Artisan Partners Asset Management Inc.
- Type: Public
- Traded as: NYSE: APAM; S&P 600 component;
- Industry: Investment management
- Founded: December 1994; 31 years ago
- Founders: Andrew Ziegler; Carlene Ziegler;
- Headquarters: Milwaukee, Wisconsin, United States
- Key people: Jason Gottlieb (CEO)
- Products: Mutual funds; Separately managed accounts; Collective Investment Trusts;
- Revenue: US$1.20 billion (2025)
- Net income: US$290 million (2025)
- AUM: US$146.4 billion (July 2023)
- Total assets: US$1.58 billion (2025)
- Total equity: US$439 million (2025)
- Number of employees: ▲549 (2022)
- Website: www.artisanpartners.com

= Artisan Partners =

American asset management company

Artisan Partners is an American asset management company headquartered in Milwaukee, Wisconsin. Outside the United States, the company has offices in Dublin, Hong Kong, London, Singapore and Sydney.

== History ==

In 1994, Andrew Ziegler, the President of Strong Capital Management left the firm to found Artisan Partners with his wife Carlene who also worked at the firm as a portfolio manager.

In 1995, Artisan partners started its first fund strategy in small-cap growth equity for American companies.

In 2002, Artisan partners added a global value team to focus on markets outside the United States.
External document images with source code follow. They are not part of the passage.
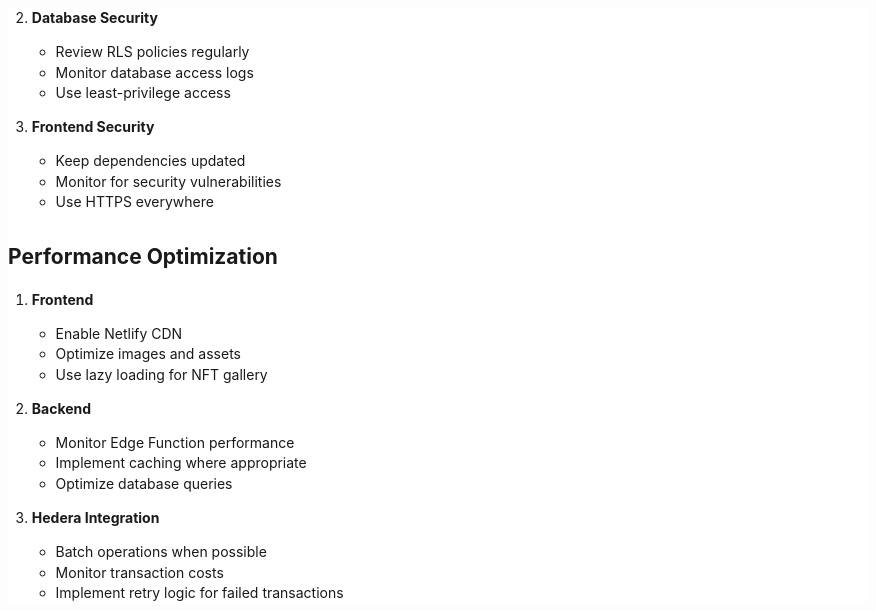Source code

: 2. **Database Security**
   - Review RLS policies regularly
   - Monitor database access logs
   - Use least-privilege access

3. **Frontend Security**
   - Keep dependencies updated
   - Monitor for security vulnerabilities
   - Use HTTPS everywhere

## Performance Optimization

1. **Frontend**
   - Enable Netlify CDN
   - Optimize images and assets
   - Use lazy loading for NFT gallery

2. **Backend**
   - Monitor Edge Function performance
   - Implement caching where appropriate
   - Optimize database queries

3. **Hedera Integration**
   - Batch operations when possible
   - Monitor transaction costs
   - Implement retry logic for failed transactions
In 2006, Hellman & Friedman took a minority stake in Artisan Partners. In the same year, Artisan Partners added an emerging markets team via a liftout from DuPont Capital Management.

In 2008, Carlene Ziegler retired from the company to focus on her family's charitable foundation.

In 2010, Andrew Ziegler stepped down from his role as CEO to take the new role of executive chairman and was succeeded by Eric Colson.

In April 2011, Artisan Partners filed for an initial public offering (IPO). However, in December, it withdrew its IPO plans citing unfavourable market conditions .

In November 2012, Artisan Partners made a second attempt to go public. On March 7, 2013, it successfully listed on the New York Stock Exchange (NYSE) opening at $35.20 per share which was 17% above its $40 offer price and raised a total of $332 million. The company planned to the proceeds to repay debt, buy back shares from early investors and pay a distribution to pre-IPO partners

In 2014, Artisan Partners which up to this point only handled equity investments, added a credit team to invest in high-yield debt. In the same year Andrew Ziegler stepped down as executive chairman after selling 1.4 million shares during a secondary market offering.

In September 2018, Artisan Partners restructured its Global Value team into two groups. One will invest outside of American markets while the other will focus on American markets.

In June 2023, Artisan Partners became a member of the S&P 600 index.

== Shareholder activism ==

In May 2015, Artisan Partners called for The Adecco Group to reconsider appointing Alain Dehaze as its CEO.

In January 2016, Artisan Partners called for Johnson & Johnson to consider separating its three divisions, consumer products, pharmaceuticals and medical devices into standalone companies. It also suggested replacing board members and reviewing standards for executive pay and financial reporting. The consumer health division of Johnson & Johnson was later spun off as Kenvue and listed on the NYSE in May 2023.

In February 2021, Artisan Partners urged the board of directors of Danone to oust its chairman and CEO, Emmanuel Faber. On March 15, 2023, the board ousted Faber with 10 out of 15 members voting against him.

In December 2021, Artisan backed Toshiba's plan to split into three companies.

In January 2022, Artisan Partners called for Seven & I Holdings to split up the company.

In May 2022, Artisan Partners called for Credit Suisse to replace its CEO, Thomas Gottstein. In July 2022, Gottstein resigned and was replaced by Ulrich Körner.